ABOUT THIS TASK:
What lines in the records below hold the string "gnome"? Please show them.

DATA SUPPLIED:

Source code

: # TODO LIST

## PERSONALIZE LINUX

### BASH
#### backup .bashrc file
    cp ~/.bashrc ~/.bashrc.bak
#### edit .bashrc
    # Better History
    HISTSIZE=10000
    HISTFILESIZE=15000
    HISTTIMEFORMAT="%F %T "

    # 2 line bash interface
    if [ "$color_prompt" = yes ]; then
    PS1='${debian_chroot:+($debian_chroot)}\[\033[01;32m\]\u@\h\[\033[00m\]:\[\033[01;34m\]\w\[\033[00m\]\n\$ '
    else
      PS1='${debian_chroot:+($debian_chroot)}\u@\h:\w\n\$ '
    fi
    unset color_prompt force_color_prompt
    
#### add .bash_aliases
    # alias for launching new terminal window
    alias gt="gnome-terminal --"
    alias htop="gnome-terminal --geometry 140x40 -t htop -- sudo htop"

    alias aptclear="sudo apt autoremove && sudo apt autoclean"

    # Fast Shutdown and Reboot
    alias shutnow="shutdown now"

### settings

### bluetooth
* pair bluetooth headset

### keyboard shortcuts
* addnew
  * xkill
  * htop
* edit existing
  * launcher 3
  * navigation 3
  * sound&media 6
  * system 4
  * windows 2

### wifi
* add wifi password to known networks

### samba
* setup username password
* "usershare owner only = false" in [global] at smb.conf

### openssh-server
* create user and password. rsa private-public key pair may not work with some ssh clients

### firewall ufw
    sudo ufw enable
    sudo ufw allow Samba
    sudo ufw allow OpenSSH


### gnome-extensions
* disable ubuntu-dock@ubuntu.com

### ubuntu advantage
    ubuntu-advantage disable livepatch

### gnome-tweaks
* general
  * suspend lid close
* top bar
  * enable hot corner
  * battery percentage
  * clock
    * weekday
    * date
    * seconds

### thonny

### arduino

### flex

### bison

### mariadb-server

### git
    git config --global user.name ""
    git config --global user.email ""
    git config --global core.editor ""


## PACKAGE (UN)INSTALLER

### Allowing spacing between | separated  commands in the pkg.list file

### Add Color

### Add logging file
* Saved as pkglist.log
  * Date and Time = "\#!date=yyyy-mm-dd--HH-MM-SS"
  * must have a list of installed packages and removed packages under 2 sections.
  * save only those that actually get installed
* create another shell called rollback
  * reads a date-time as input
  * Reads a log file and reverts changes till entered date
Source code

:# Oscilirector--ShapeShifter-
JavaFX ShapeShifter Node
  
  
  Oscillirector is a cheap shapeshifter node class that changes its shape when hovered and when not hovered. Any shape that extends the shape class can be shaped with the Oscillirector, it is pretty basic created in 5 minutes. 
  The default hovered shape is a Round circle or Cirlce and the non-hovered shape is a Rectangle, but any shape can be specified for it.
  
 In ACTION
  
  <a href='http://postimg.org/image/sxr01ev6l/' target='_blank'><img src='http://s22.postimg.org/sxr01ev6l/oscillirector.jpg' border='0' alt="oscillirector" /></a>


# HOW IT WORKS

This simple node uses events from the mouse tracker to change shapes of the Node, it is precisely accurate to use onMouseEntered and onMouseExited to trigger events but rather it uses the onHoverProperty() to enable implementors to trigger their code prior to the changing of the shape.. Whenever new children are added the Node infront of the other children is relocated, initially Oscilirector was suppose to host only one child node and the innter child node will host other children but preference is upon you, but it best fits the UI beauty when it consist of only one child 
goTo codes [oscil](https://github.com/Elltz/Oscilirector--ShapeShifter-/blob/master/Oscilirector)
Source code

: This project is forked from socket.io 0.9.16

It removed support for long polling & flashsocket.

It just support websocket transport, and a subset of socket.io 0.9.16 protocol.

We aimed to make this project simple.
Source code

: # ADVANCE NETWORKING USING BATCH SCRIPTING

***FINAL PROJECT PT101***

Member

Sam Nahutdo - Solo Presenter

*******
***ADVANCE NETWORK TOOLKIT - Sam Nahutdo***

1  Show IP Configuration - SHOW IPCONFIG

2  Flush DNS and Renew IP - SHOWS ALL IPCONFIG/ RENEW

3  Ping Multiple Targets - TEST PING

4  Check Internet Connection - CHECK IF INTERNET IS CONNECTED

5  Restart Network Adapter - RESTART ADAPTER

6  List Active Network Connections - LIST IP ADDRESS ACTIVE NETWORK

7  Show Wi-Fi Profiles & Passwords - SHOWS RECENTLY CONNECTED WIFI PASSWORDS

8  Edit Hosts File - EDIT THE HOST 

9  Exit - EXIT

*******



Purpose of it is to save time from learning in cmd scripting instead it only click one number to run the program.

ANSWER:
    alias gt="gnome-terminal --"
    alias htop="gnome-terminal --geometry 140x40 -t htop -- sudo htop"
### gnome-extensions
### gnome-tweaks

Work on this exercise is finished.